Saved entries
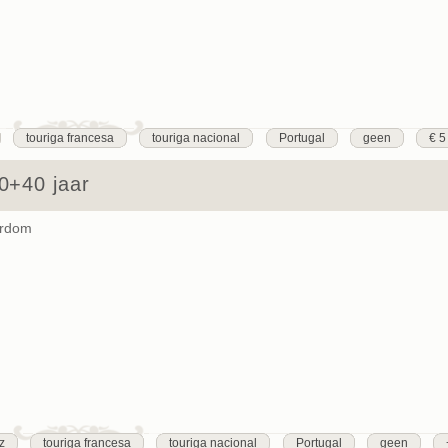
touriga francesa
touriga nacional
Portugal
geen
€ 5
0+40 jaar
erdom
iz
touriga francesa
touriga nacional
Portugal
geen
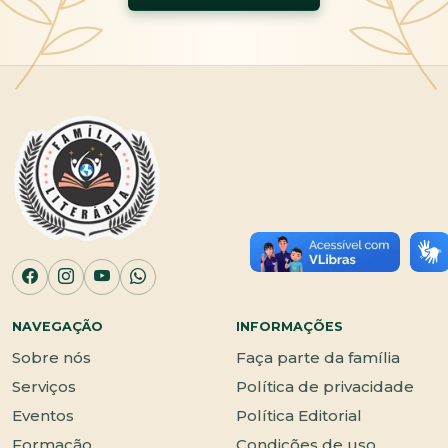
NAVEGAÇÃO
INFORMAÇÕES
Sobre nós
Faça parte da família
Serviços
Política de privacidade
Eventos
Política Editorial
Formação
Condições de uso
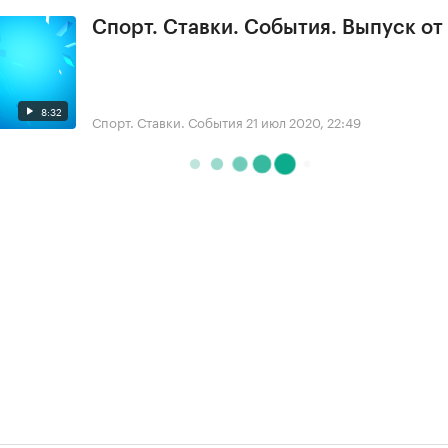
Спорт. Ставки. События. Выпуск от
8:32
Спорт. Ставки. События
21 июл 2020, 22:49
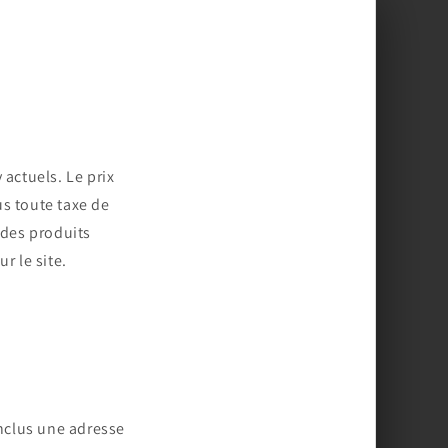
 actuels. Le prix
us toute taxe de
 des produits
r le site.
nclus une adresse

==

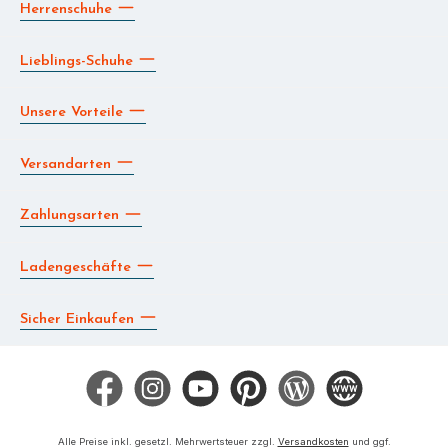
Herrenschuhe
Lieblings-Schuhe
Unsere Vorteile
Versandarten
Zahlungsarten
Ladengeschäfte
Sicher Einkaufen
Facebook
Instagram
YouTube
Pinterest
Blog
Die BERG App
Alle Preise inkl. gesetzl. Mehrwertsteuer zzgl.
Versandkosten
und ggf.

* * *

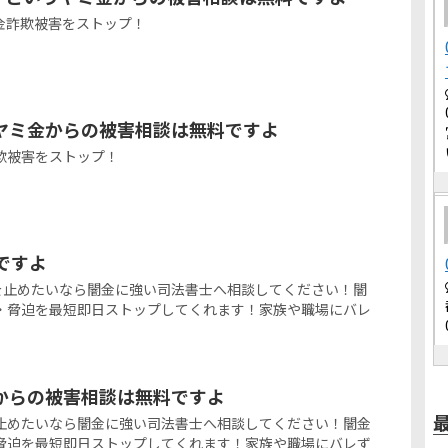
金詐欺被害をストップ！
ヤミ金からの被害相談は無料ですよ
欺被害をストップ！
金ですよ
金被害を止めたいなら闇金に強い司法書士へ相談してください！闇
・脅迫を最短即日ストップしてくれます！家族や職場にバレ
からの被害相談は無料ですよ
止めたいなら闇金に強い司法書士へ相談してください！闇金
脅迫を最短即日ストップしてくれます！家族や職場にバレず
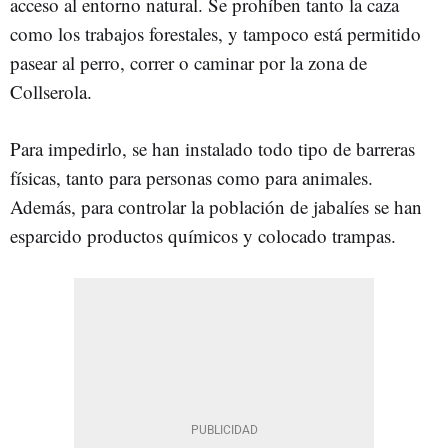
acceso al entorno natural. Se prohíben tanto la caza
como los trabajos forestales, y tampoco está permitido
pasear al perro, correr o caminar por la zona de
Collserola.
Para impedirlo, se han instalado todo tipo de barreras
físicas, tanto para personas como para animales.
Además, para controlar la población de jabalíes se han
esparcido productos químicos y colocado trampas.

## TASK GOAL
Exactly how many lines in the data above contain the word "События"? Respond with the number and nothing more.

## RESPONSE TO THIS TASK
2